On October 1, we toured Yad Vashem, Israel’s official memorial to the victims of the holocaust. The name means “a place and a name” and is a quotation from Isaiah: “I will give in my house and within my walls a place and a name” (56:5). The reference is to the non-Jews who honor God, and Yad Vashem recognizes the gentiles who saved Jews during the Nazi times. Tamar Avraham, our guide, is a native of Germany who had studied Catholic theology. She traveled to Jerusalem in 1987, converted to Judaism, and took a Hebrew name.
Tamar led us through galleries that depicted (1) the extent of anti-Semitism, (2) the outbreak of World War II and the confinement to ghettoes of European Jews, (3) Germany’s “final solution” via forced labor and death camps, (4) the resistance of Jews to the Nazis and the rescue of the Jews at the end of the war, and (5) the aftermath and emigration of the Jews to Palestine. At the end of the presentation we were a somber group. I wondered what it must be like to conduct such a tour that evokes so many horrors and sorrows.
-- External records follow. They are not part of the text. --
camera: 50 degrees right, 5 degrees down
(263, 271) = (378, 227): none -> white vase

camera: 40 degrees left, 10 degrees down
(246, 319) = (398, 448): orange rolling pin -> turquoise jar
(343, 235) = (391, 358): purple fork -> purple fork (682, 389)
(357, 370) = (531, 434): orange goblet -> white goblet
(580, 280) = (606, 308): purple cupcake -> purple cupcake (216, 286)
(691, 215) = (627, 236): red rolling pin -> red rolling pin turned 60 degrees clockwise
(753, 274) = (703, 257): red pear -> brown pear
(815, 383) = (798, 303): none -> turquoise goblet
After lunch Tamar led us on a walk to the top of nearby Mount Herzl, named after the founder of modern political Zionism. She described Yad Vashem as a “secular Temple,” meaning that the hopes of contemporary Israel are built upon the sacrifices of the holocaust. At the same time, however, she mentioned that 1.5 miles from the museum is the site of the Deir Yassin massacre. In 1948, 120 Zionist paramilitary fighters attacked the Palestinian village of Deir Yassin and killed 107 out of 600 residents.